Kathryn laughed. She hadn't meant to, but she couldn't help it, "Only, Master Dereham, I know not if I can do that. You see, I am only a girl and the daughter of a younger son. I cannot delay my marriage, nor do I have any means by which to do so."
He shook his head, and suddenly he turned, walking backward in front of her, next to his horse, holding the horse's reign. "Kathryn, pledge troth with me. Say that you will marry me, promise. Make a contract with me, for if you are married to me, then they can't make you marry anyone else. And if they do, you can tell them there is a prior contract and demand a divorce."
But Kathryn shook her head, doubtful. "I barely know you, Francis Dereham," she said.
"But do you not love me?" he asked. "I loved you from the moment I first saw you, your auburn hair, your beautiful eyes."
"Aye . . ." Kathryn hesitated. A part of her told her that, indeed, she loved Francis Dereham. But something deep within whispered that she could not trust herself to tell him so. She had known him so little. She remembered Manox who, though she'd never loved him, had seemed to be wholly devoted to her and never capable of causing her any harm. And hadn't Manox been spreading lies all over the length of the countryside. How could she trust anyone now, especially anyone she'd known such a short time.
"We will see by the by, Master Dereham," she said, and that was the only thing she would abide by, the only answer she would give him.
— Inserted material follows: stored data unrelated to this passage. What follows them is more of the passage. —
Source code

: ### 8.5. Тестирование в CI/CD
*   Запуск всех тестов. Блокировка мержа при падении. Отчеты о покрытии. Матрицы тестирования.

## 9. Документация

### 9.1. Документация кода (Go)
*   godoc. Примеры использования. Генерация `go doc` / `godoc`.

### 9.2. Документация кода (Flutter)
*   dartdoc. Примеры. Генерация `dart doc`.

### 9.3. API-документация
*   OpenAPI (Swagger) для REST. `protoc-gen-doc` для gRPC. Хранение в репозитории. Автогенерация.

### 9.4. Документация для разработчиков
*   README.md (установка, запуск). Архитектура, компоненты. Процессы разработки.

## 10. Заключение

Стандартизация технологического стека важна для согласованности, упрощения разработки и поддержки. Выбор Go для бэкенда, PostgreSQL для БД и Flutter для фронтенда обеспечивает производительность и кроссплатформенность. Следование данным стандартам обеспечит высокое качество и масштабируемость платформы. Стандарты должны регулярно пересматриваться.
They returned to the stables, and if she fancied that Dereham looked a little stormy and a little angry over her refusal to pledge herself to him, she could not help but think that such roiling emotions looked good on his countenance, as he frowned and cast her smoldering looks from beneath the half-closed lids of his dark eyes.
It was exactly, she thought, like the knights in the romances of old, who were brought to grief by careless damsels and burned with an interior fire for them, despising themselves and unable to hurt the object of their desires and, yet, feeling that they had been betrayed or, perhaps, only loved insufficiently well.
He kept his silence when she curtseyed to him and left him to go back to the house.
That night she didn't expect to see him, and while Alice was combing out her brown locks, Kathryn got into bed and covered herself with her sheet and her thin blanket. She had removed her skirt, and had only, upon her body, the shirt that she'd been wearing underneath her bodice and her kirtle. It was long enough, reaching to her knees, that she would be quite decent, should she be forced to get up, and it was the clothing in which she usually slept.
She turned on her side and promptly went to sleep. In the middle of the night, she woke up a little, and it seemed to her that the bed had moved, the mattress shaking. She thought it would be Alice getting out of bed or perhaps in it.